Ihr zentrales Umschlagzentrum ist das Hub-Terminal von Lineas in Antwerpen. Wie läuft dort die Verladung?
Das Terminal ist voll funktionsfähig und profitiert von einer Innovation, die ihre Vorzüge gerade in der Corona-Phase zeigt: dem kontaktlosen Umschlagsvorgang. Wir verladen dort vor allem Container-Fracht.
Wie funktioniert Fast Gate genau?
Nach Verarbeitung der Transportinformationen und Auswahl der bevorzugten Abfertigungszeit gibt das E-Portal einen TRAC-Code pro Lkw und Transporteinheit aus. Mit diesen Codes können die Fahrer das Umschlagsverfahren in weniger als 20 Minuten durchlaufe; sie müssen nicht mehr Schlange stehen, sondern können direkt zu den Gates. Ein weiterer Vorteil: Die Auftraggeber erlangen, gerade bei größeren Frachtmengen, einen besseren Überblick über alle Sendungen.
Sie sind gerade als erste Güterbahn überhaupt als „Eisenbahn des Jahres 2020“ ausgezeichnet worden. Spielte Innovation dabei auch eine Rolle?
Absolut! Güterverkehr auf der Schiene muss sich weiterentwickeln und Kunden Lösungen präsentieren, die eine Verlagerung von der Straße ermöglichen. Dafür haben wir mit unserem Green Xpress Network etwas völlig Neues im Markt etabliert. Wir kombinieren hier Einzelwagenverkehre und Wagengruppen aus verschiedenen Marktsegmenten – sowohl konventionelle Fracht als auch containerisierte – in hochfrequente Linienverkehre.

> Bereitgestelltes Material:
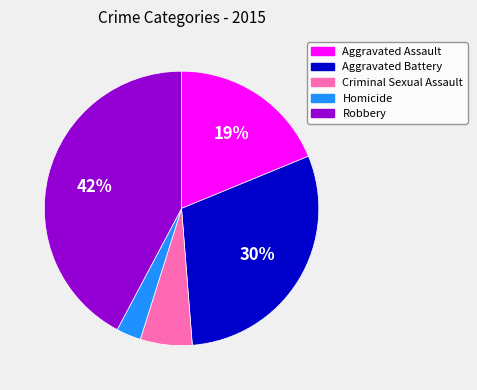

How many segments does this pie chart have?

5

> Aufgabe A:
Beantworte anhand des Auszugs diese Fragen:
(i) Welche Fracht wird im Hub-Terminal in Antwerpen vor allem verladen?
(ii) Was gibt das E-Portal pro Lkw und Transporteinheit aus?
(iii) Mit welchem Titel wurde laut dem Auszug erstmals eine Güterbahn ausgezeichnet?
> Aufgabe B: Gib wortgetreu den Teil des Auszugs wieder, der mit den Worten „Das Terminal ist“ einsetzt und mit „auch eine Rolle?“ schließt.

> Schriftliche Antwort A:
(i) Vor allem Container-Fracht.
(ii) Einen TRAC-Code.
(iii) Mit dem Titel „Eisenbahn des Jahres 2020“.

> Schriftliche Antwort B:
Das Terminal ist voll funktionsfähig und profitiert von einer Innovation, die ihre Vorzüge gerade in der Corona-Phase zeigt: dem kontaktlosen Umschlagsvorgang. Wir verladen dort vor allem Container-Fracht.
Wie funktioniert Fast Gate genau?
Nach Verarbeitung der Transportinformationen und Auswahl der bevorzugten Abfertigungszeit gibt das E-Portal einen TRAC-Code pro Lkw und Transporteinheit aus. Mit diesen Codes können die Fahrer das Umschlagsverfahren in weniger als 20 Minuten durchlaufe; sie müssen nicht mehr Schlange stehen, sondern können direkt zu den Gates. Ein weiterer Vorteil: Die Auftraggeber erlangen, gerade bei größeren Frachtmengen, einen besseren Überblick über alle Sendungen.
Sie sind gerade als erste Güterbahn überhaupt als „Eisenbahn des Jahres 2020“ ausgezeichnet worden. Spielte Innovation dabei auch eine Rolle?